The move appears to leapfrog BT's agreement with the Labour party, announced in October, that it would connect all schools for free in return for assurances that it will be able to deliver broadcast entertainment over the telephone wires. Under Oftel's proposals - part of a wider consultative document on "universal services" - schools would also be entitled to a specified level of service from BT or rival operators at an "affordable and predictable" price.
Don Cruickshank, director general of Oftel, said: "It does not need a deal between BT and the Government of the day. It is wrong in a market which is becoming competitive to lapse back into a monopolistic mechanism. This is the way to it."
Geoff Hoon, Labour's shadow technology spokesman, said that Oftel's plan is a welcome part of a wider debate on access for schools and universities to the information superhighway.
"We have an understanding with BT and that still stands. But the understanding is nothing new and not all that remarkable. The connection is after all the relatively easy part of the process - it isnt an enormous exercise to take a wire up a school drive and connect the school. What is important is what they do with the connection." BT, however, accused the regulator of interfering. A spokesman said: "Our view is that until the market has failed, Mr Cruickshank should not interfere." BT did welcome the broader thrust of yesterday's proposals, which set out a mechanism for all operators to fund - or carry out - the provision of basic services throughout the UK, even where it is uneconomic to do so. At present the responsibility for universal services lies largely with BT.
The plan, which could ultimately result in slightly higher bills for the average customer, includes free selective call-barring for people who who do not have a telephone for fear their bills would soar. It also envisages a service barring all but emergency or operator calls as an alternative to disconnection customers for non-payment.
Under Oftel's proposals, the cost of universal service would be met by a fund of up to pounds 100m annually, about 1 per cent of basic telephony revenues.

• What you need to do:
1. In the Oftel article, what did BT get in return for agreeing with the Labour party to connect all schools for free?
2. Reproduce the Oftel article word for word, from "The plan, which" down to "basic telephony revenues.".

• Dataset:
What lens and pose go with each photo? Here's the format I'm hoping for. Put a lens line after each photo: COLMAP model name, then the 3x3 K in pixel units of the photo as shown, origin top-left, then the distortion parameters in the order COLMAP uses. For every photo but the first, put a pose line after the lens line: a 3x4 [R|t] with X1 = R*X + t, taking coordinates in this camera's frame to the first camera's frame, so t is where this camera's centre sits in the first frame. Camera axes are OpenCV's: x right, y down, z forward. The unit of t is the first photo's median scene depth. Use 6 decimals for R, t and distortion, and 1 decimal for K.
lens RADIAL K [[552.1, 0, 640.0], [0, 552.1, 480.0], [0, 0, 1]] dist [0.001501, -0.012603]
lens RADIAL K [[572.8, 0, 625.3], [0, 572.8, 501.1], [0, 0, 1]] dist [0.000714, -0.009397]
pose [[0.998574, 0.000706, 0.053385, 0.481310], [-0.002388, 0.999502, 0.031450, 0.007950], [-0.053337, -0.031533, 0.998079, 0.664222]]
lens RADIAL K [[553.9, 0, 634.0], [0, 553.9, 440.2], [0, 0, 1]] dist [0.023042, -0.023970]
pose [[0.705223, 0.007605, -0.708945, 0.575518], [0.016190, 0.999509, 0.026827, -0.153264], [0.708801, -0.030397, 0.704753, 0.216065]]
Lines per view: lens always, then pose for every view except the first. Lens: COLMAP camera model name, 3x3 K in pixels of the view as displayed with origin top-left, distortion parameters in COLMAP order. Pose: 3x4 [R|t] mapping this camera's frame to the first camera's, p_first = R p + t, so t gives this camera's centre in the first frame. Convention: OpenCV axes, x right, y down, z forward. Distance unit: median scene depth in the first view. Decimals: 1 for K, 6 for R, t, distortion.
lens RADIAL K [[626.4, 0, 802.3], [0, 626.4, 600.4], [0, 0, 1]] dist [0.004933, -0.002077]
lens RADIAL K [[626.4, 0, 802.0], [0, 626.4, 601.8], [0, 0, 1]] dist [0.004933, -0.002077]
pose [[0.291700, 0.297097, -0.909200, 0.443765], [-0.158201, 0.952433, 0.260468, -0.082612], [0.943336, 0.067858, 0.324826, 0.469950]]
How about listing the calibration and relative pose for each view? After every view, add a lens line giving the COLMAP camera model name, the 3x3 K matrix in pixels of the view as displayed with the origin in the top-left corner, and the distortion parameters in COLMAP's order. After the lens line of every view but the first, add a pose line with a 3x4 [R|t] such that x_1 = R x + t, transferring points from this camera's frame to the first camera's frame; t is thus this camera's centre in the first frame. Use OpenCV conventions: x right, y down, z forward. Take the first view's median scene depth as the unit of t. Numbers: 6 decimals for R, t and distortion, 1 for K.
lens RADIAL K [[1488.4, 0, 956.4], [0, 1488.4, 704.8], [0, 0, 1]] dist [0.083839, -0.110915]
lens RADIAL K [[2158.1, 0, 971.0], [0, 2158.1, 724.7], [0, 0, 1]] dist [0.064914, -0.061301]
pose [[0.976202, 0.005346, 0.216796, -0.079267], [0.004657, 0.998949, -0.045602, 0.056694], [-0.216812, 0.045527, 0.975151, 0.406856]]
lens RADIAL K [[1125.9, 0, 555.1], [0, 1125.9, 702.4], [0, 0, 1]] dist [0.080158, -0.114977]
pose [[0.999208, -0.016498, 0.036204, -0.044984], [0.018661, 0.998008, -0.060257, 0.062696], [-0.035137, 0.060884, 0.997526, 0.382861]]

• Expected results:
1. Assurances that it will be able to deliver broadcast entertainment over the telephone wires.

2.
The plan, which could ultimately result in slightly higher bills for the average customer, includes free selective call-barring for people who who do not have a telephone for fear their bills would soar. It also envisages a service barring all but emergency or operator calls as an alternative to disconnection customers for non-payment.
Under Oftel's proposals, the cost of universal service would be met by a fund of up to pounds 100m annually, about 1 per cent of basic telephony revenues.